Ivaneanu serves as a Lecturer in printmaking at the Academy of Fine Arts DKO Ghent (now part of the Academy of Fine Arts of the City of Ghent), where he teaches mokuhanga to art students. Together with fellow artist Soetkin Everaert, he co-founded Mokuhanga Magic, a Belgium-based research collaboration dedicated to Japanese woodblock printing. The project has grown into a significant European platform for mokuhanga, producing the Mokublad newsletter, maintaining the Mokumap directory of international mokuhanga practitioners, organizing the 'Mokuhanga Mon Amour' traveling exhibition, and offering workshops and resources for both beginners and experienced artists.
Ivaneanu is an active member of the International Mokuhanga Association (IMA), serving on its Board of Directors, and he has been appointed to the organizing board of the 2027 International Mokuhanga Conference. He participated in the IMC 2024 Europe-Africa juried exhibition in Echizen, Japan. His work bridges the technical traditions of Japanese water-based printing with contemporary European artistic sensibilities.
Key Facts
- Nationality
- 🇧🇪Belgium
- Movement
- Contemporary Mokuhanga
- Works Indexed
- 1
Frequently Asked Questions
Vladimir Ivaneanu is a Belgian printmaking artist and educator who is a central figure in the European mokuhanga community. Based in Gentbrugge near Ghent, Belgium, Ivaneanu specializes in relief printing and Japanese woodblock printing, a practice that has run as a continuous thread through his artistic career since he first encountered the medium during his printmaking studies.
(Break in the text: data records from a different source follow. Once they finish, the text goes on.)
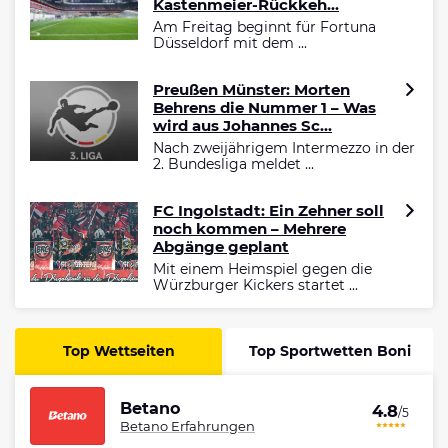
Kastenmeier-Rückkeh...
Am Freitag beginnt für Fortuna
Düsseldorf mit dem ...
Preußen Münster: Morten
Behrens die Nummer 1 – Was
wird aus Johannes Sc...
Nach zweijährigem Intermezzo in der
2. Bundesliga meldet ...
FC Ingolstadt: Ein Zehner soll
noch kommen – Mehrere
Abgänge geplant
Mit einem Heimspiel gegen die
Würzburger Kickers startet ...
Top Wettseiten
Top Sportwetten Boni
Betano
4.8
/5
Betano Erfahrungen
Vladimir Ivaneanu's work was shaped by the Contemporary Mokuhanga tradition in Japanese woodblock printmaking. Contemporary Mokuhanga: Contemporary mokuhanga (literally "wood-block print") encompasses artists working from approximately 1970 to the present who continue or reinvent traditional Japanese woodblock printing techniques.
Vladimir Ivaneanu is a contemporary printmaker working in the mokuhanga (Japanese woodblock) tradition. Their work contributes to the living tradition of Japanese woodblock printing. Prices for contemporary mokuhanga prints range from $100 for smaller works to $1,500 for major compositions. Most prints sell in the $180–$600 range. The global mokuhanga community has been growing, with increasing exhibition opportunities and collector interest. Contemporary mokuhanga represents an affordable entry point for collectors.